Xylitol is a common artificial sweetener in many foods and drinks. It reduces caloric intake, which makes it a desirable ingredient for those watching their weight. Unfortunately, it’s toxic for pets and can cause a wide variety of symptoms, including nausea and hypoglycemia, or low blood sugar. Therefore, you should not feed your dog any foodstuffs that contain this ingredient in jello or any other food or beverage.
Jello comes in a variety of flavors, including those that are poisonous to both dogs and cats. They include grape and citrus. Your pet’s reaction will depend on their sensitivity to these ingredients. However, it does put jello off-limits for many pets if just because of the possibility of a reaction. There’s also the risk of an allergic reaction if your pet is allergic to beef or pork.
The fact remains that dogs can’t eat everything that you can, despite our genetic relationship. Many things that you can eat safely can cause dangerous reactions in your pup that can range anywhere from gastrointestinal distress to a full-blown allergic reaction.
The best advice we can give you is to introduce new foods slowly, with only small bits to start. Watch your dog for the first half hour after consumption. If he’s going to have a reaction, you’ll know right away that something is amiss.
While jello is marketed as a dessert, there are some redeeming qualities about it. A 100-gram serving contains 12.5 grams of protein and 0 grams of fat, according to the USDA. Dogs need a minimum of 20 grams of protein a day, so jello would appear to fit in line with what these canines need. To be fair, there’s not a lot else putting jello in the plus column.
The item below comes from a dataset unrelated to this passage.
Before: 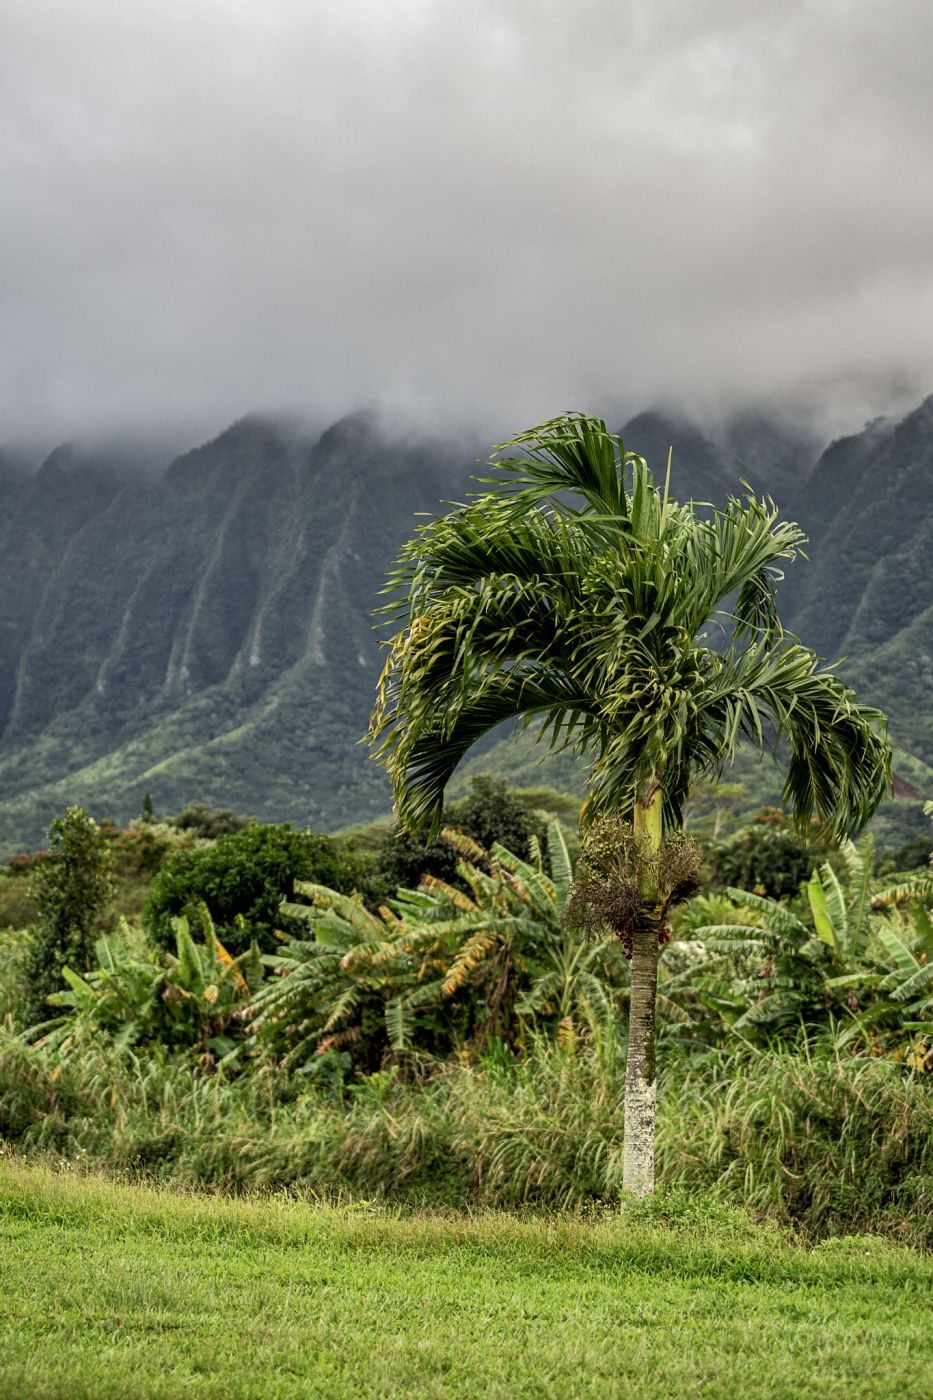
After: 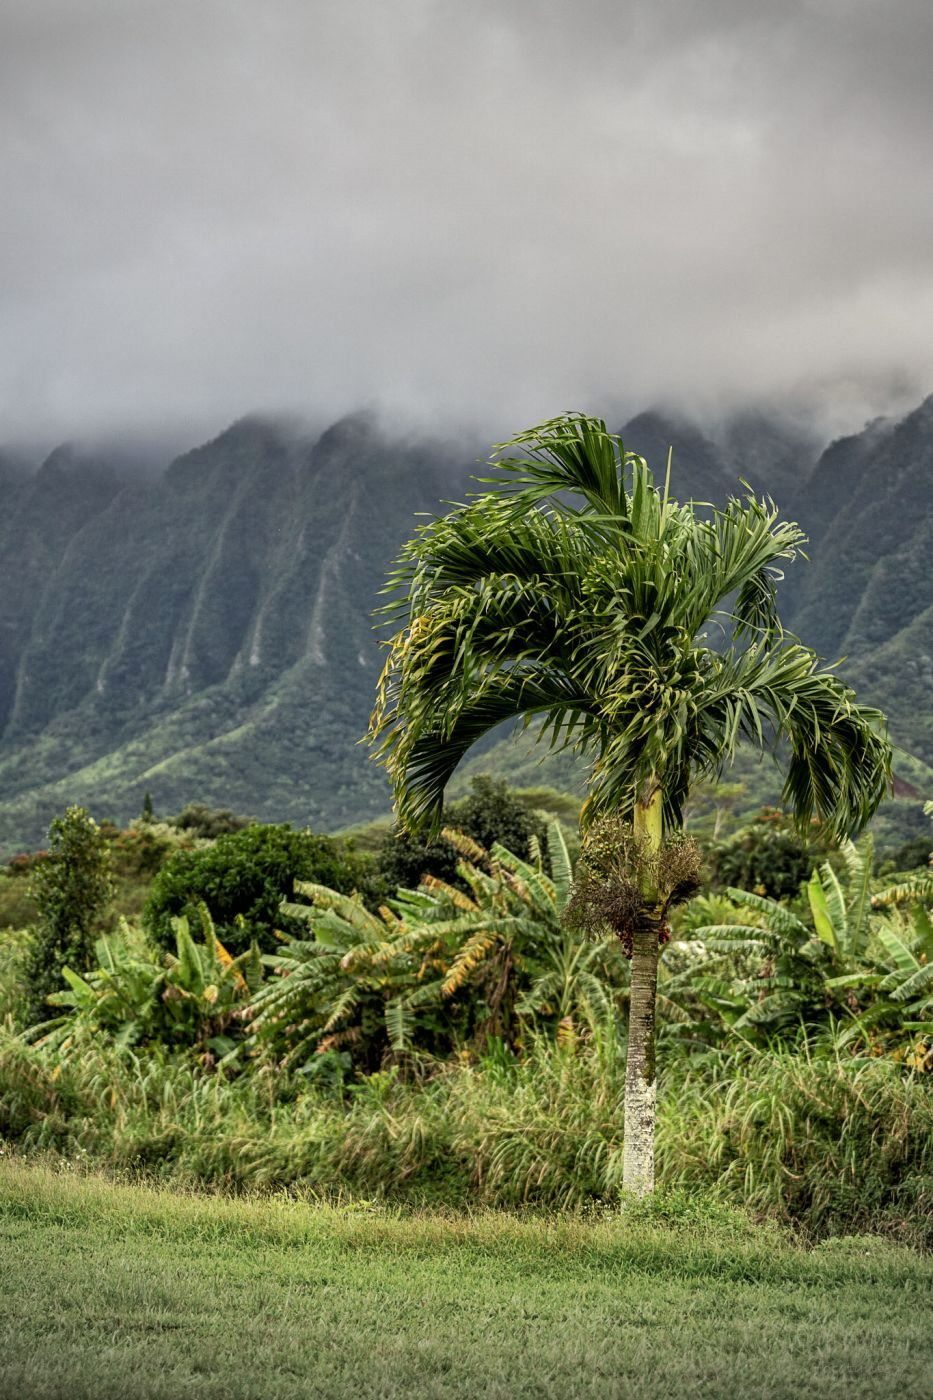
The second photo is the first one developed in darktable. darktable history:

The small number of ingredients means that there isn’t a lot beyond the protein that the gelatin source offers. The sugar also makes it a red flag. Therefore, the protein alone is not a justification for giving your dog jello. You can supplement this nutritional need in many other ways that are more beneficial on several scores.
Other than the problematic ingredients, there doesn’t seem to be a lot of negatives associated with jello other than the sugar issue. As with humans, sweeteners are empty calories, offering little nutritional value. That takes jello off the table for breeds prone to weight gain, such as Pugs. After all, there’s no reason to give it to your pet if it offers no benefits.
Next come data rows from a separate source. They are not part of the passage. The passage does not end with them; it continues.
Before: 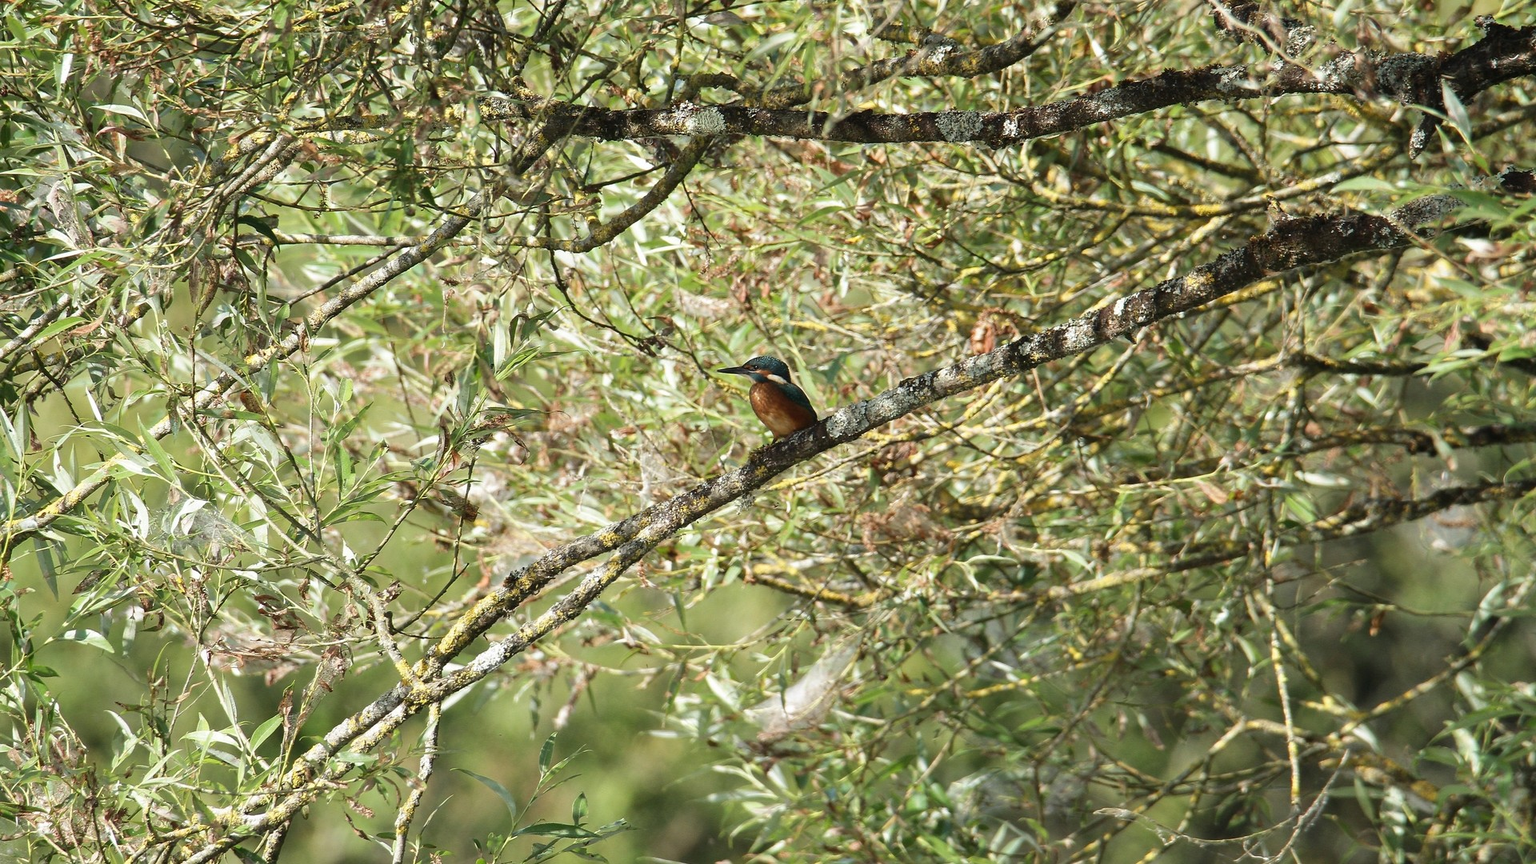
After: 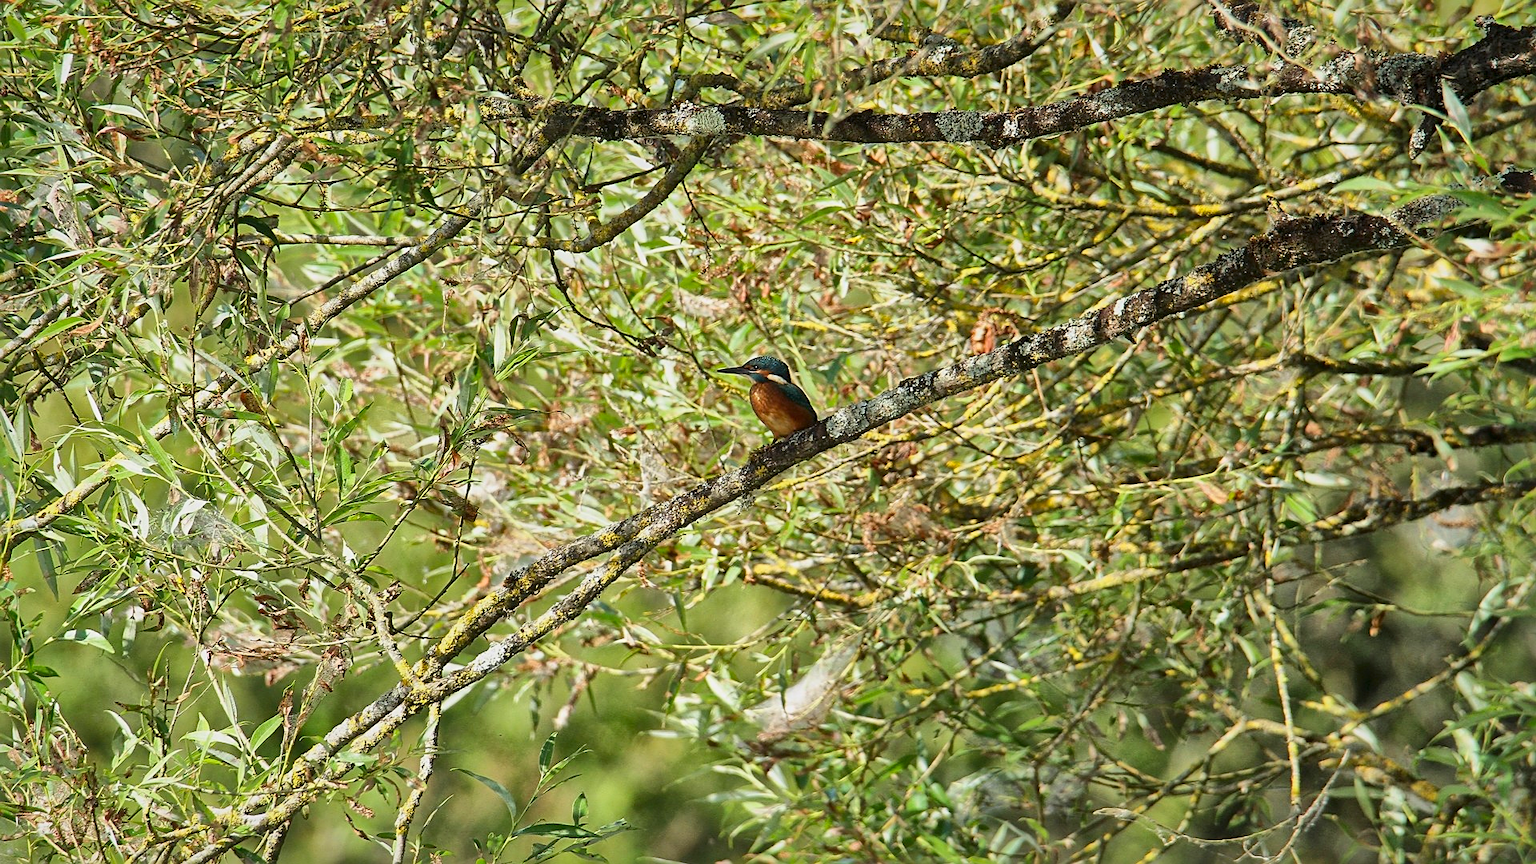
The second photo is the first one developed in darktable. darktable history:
exposure: black level correction 0, exposure 1.198 EV, compensate exposure bias true, compensate highlight preservation false
global tonemap: drago (1, 100), detail 1
sharpen: on, module defaults
local contrast: mode bilateral grid, contrast 20, coarseness 50, detail 179%, midtone range 0.2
Kraft-Heinz, which owns the Jell-O brand, doesn’t provide specific allergen information, which is a problem if your dog has a known allergy. Their website suggests that you contact the company. That isn’t an unusual practice for a company of this size. They often source ingredients from multiple sources, making confirmation with the lot number essential.
Alternatives to Jello and DIY Treats
There are alternatives to jello if you want to give your pet this treat. However, many of the same concerns with problematic ingredients and allergens still exist, despite the different sources. We suggest doing the same scrutiny with any other foods you’d offer your dog before giving it to your pup. Reactions can range anywhere from hives and swelling to full-blown anaphylaxis.
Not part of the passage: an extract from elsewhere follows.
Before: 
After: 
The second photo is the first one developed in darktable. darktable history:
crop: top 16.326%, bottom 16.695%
You can make treats for your pet using ingredients that you know are safe for your dog. Your pup may benefit from having a more well-rounded diet as the debate of whether dogs are carnivores or omnivores continues. The protein supplement will certainly help on either score.
You may think jello being a suitable treat for a dog. However, there is a strong argument on either side of the equation, depending on whether the food contains ingredients that can cause an allergic or toxic reaction in your pup. Our advice is to avoid introducing your pooch to this dessert. It offers little nutritional value to make it a valuable addition to your pet’s diet.
Besides, do you really want a pup begging you for a taste every time you want to treat yourself to something special? Think about it.